×
Premium

Faithful paid with hard labour for Mavoko plots, pastor recalls

He came across an advert in the press by Aimi Ma Lukenya Society, offering plots for people who sign up for registration. The membership fee was Sh60,000. After surveying the vast land located a few kilometres off Mombasa Road, the man of God signed up as a member.

He also mobilised his church members to contribute cash for a separate membership with a view to acquiring a plot to erect a new church branch. It went down well.

"Since the society did not have money, the management commissioned members to offer daily labour which included clearing of bushes, erecting beacons and ferrying water and other construction materials to the settlement. After six months of hard labour, the society would issue a certificate of ownership of a plot," recalls Musau.

The deal, although tedious and weary, apparently attracted several of his church members, desperate for land. "The chain of ownership is now complicated because there are members who would transfer their plots to new buyers who would part with between Sh300,000 to Sh500,000 for the same plot," he said.

However, events of last week where bulldozers descended on homes and other amenities including places of worship left Musau, dozens of his church members and thousands of other Kenyans heartbroken.

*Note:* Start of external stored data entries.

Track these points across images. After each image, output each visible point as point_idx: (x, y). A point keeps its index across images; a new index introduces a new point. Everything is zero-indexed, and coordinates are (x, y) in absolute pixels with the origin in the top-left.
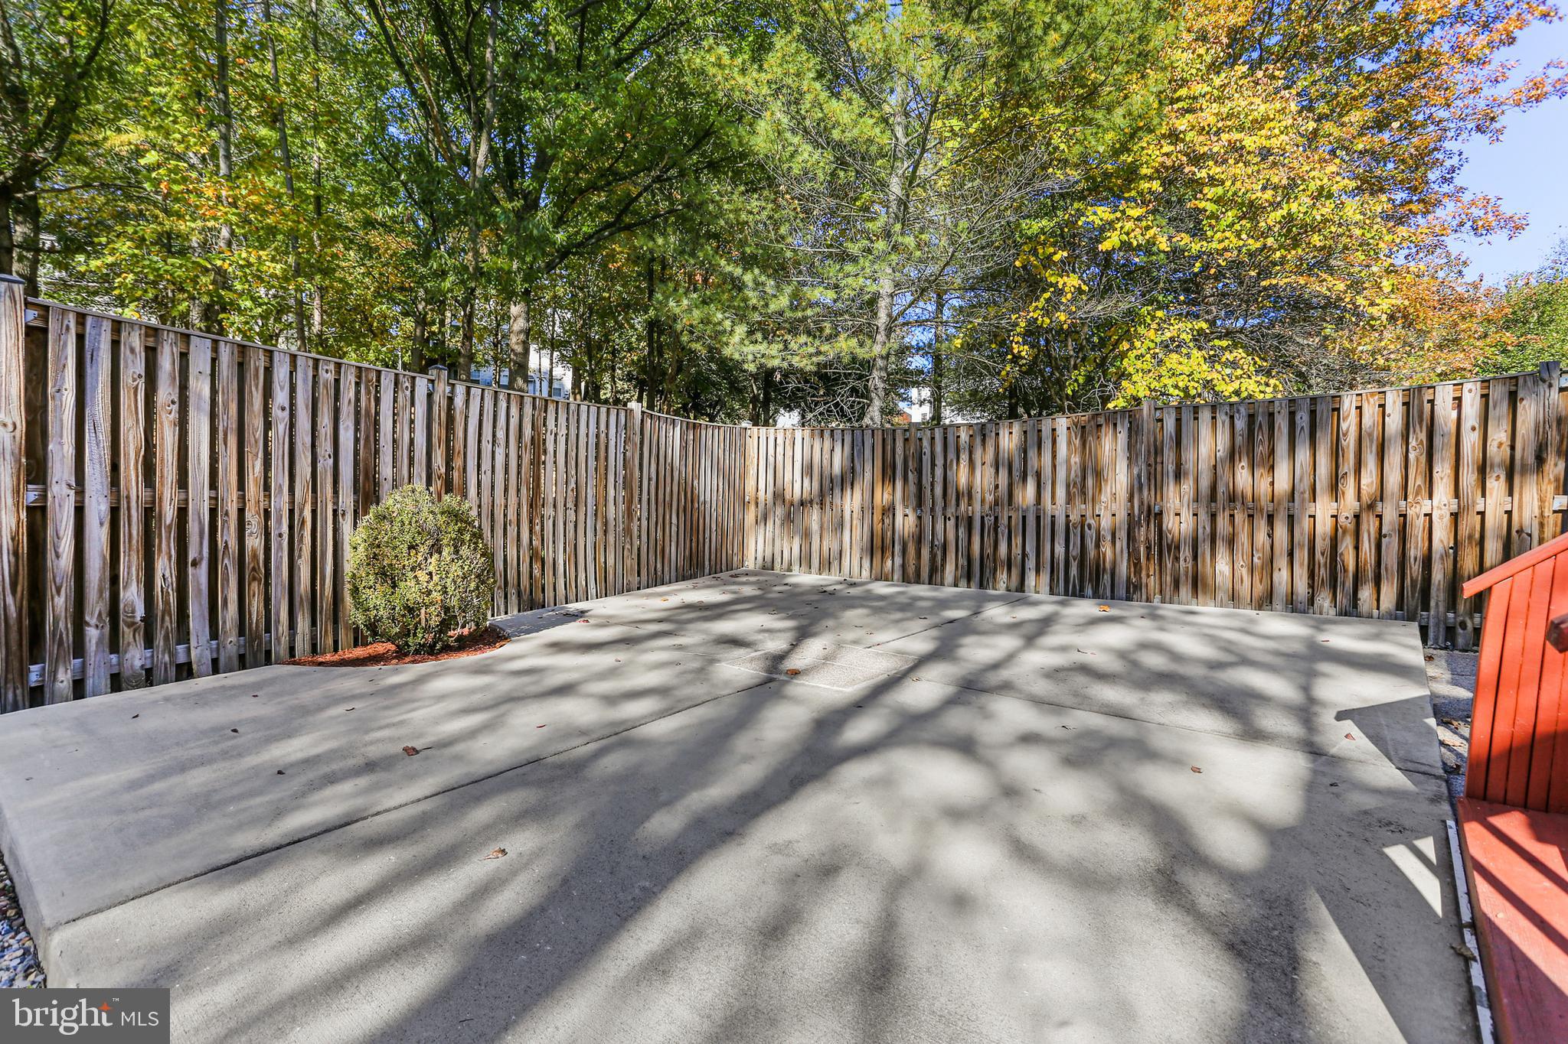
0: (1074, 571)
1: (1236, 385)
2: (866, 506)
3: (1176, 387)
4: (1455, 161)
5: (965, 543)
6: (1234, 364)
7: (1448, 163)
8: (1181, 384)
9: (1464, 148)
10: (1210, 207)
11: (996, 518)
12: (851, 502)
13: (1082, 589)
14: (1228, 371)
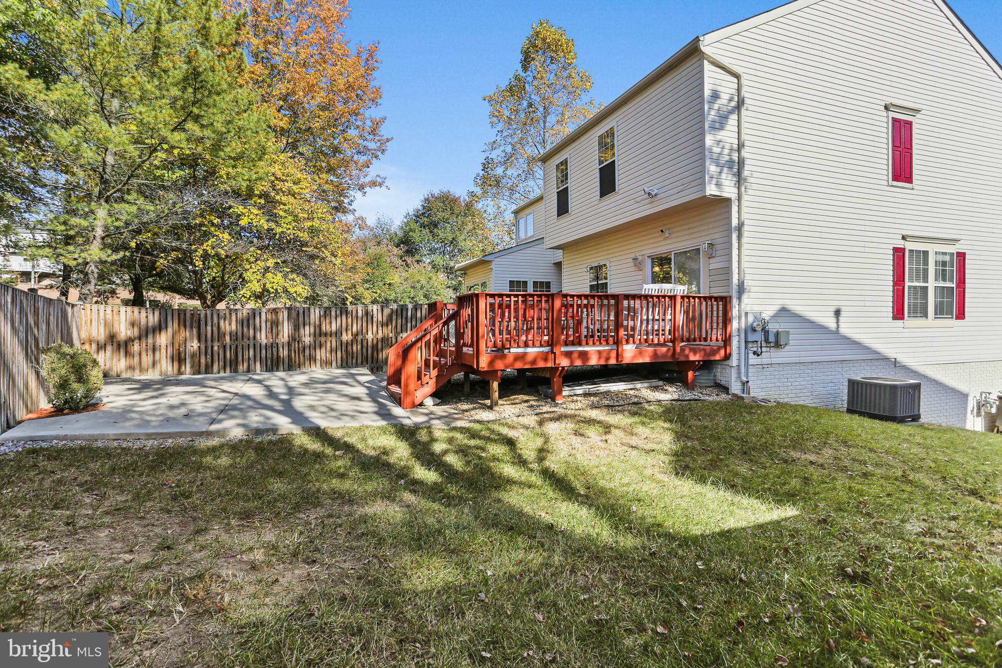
0: (269, 363)
1: (295, 289)
2: (169, 343)
3: (273, 288)
4: (352, 198)
5: (222, 356)
6: (293, 280)
7: (351, 198)
8: (275, 288)
9: (355, 195)
10: (282, 213)
11: (237, 346)
12: (163, 339)
13: (272, 369)
14: (292, 282)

"We cannot believe what is happening right now. The amount of pain we are going through cannot be described in words. The government has done the unthinkable to its own citizens. From where I stand, many people will live with the trauma of losing their hard-earned savings for the rest of their lives," he said.

Musau said prior to the acquisition of the land, members did a search at the Ministry of Lands in Ardhi House and were granted a clean bill of health.

"In 2015, then chairman of National Land Commission, Mohammed Swazuri visited the scheme and assured members that everything was fine," he recalls.

In a story published by The Standard in October 2015, then NLC chairman Muhammad Swazuri cautioned cartels collecting millions of shillings from unsuspecting Kenyans by purporting to sell them government land in Athi River.

"I have been visiting this area to help solve land disputes, but I'm shocked to meet the same people who call themselves squatters in every disputed land I visit. I wonder whether they are "professional business squatters," he said.

Swazuri was addressing a meeting attended by squatters who had allegedly encroached on the land.